Jo snorted out a laugh. It was even funnier because he was serious. "That's not how this works, pal."
"How exactly does this work?"
At last, a question she was used to. "You wait out here. I go in there. I do my mojo. Your house is all better." Jo made a dusting off gesture with her hands. "Poof."
Haines shook his head, looking impressively grim. "I can't let you go in there alone."
Jo sighed. She'd heard that before--though usually it was from big, strong men who wanted to protect her from the Big Bad rather than some stuck-up businessman who thought she was going to vandalize his property if left unsupervised. "Don't worry, buddy. I'm a pro."
He snuck a glance over his shoulder at the house. "That house is possessed."
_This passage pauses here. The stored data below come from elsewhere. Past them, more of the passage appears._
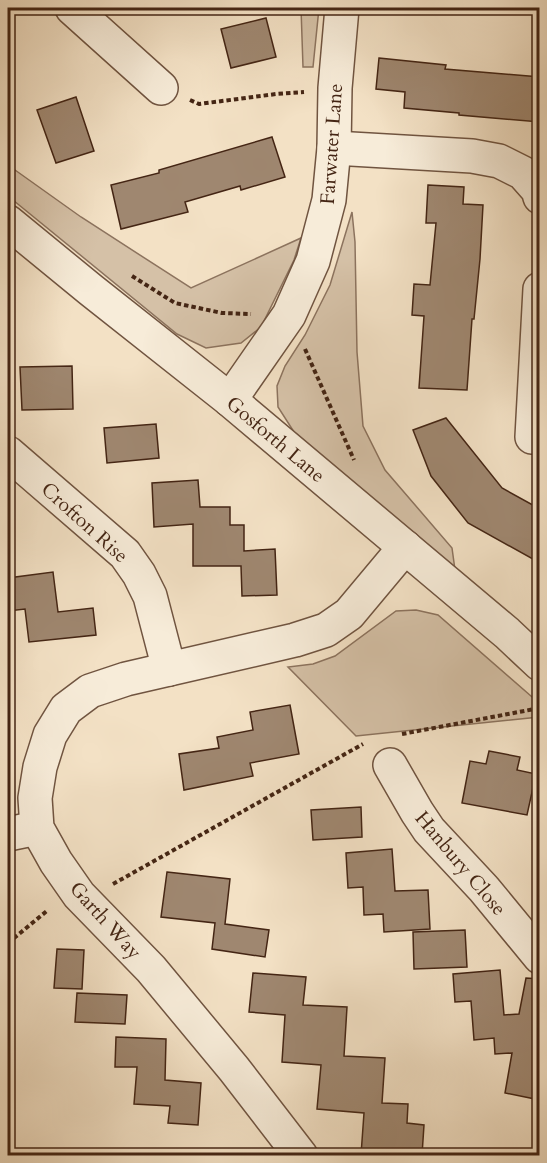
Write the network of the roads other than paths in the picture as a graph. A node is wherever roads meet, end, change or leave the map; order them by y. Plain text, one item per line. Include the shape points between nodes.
1 (72, 8) edge
2 (342, 8) edge
3 (161, 88) road end
4 (334, 148) junction
5 (540, 197) edge
6 (8, 222) edge
7 (540, 289) edge
8 (230, 400) junction
9 (532, 437) dead end
10 (8, 453) edge
11 (405, 547) junction
12 (540, 664) edge
13 (169, 669) junction
14 (385, 747) road end
15 (22, 831) edge
16 (540, 957) edge
17 (301, 1155) edge

1 - 3 street
2 - 4 street, Farwater Lane
4 - 5 street via 500,161 523,173
4 - 8 street, Farwater Lane via 329,200 313,261 289,315
6 - 8 street, Gosforth Lane
7 - 9 street
8 - 11 street, Gosforth Lane
10 - 13 street, Crofton Rise via 124,554 139,574 150,596
11 - 12 street, Gosforth Lane
11 - 13 street, Garth Way via 349,614 326,630
13 - 15 street, Garth Way via 90,692 66,709 50,735 35,798
14 - 16 street, Hanbury Close via 429,830
15 - 17 street, Garth Way via 56,862 79,895 151,969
Jo peered past him and let her eyes fall on the big Victorian mansion. Even before she drew on her second sight, she could see there was some serious shit going down in that old house. It gave off a dim greenish glow and seemed to be slowly expanding and contracting. Breathing. It definitely appeared to be breathing. Well, that's new.
She unfocused her eyes, looking without looking, and was nearly blinded by the luminescent energy pouring off the house. Damn, girl. She blinked away the vision, still seeing stars, and focused on the frowning businessman.
"Nope," she said cheerfully. "Not possessed. Just really, really haunted."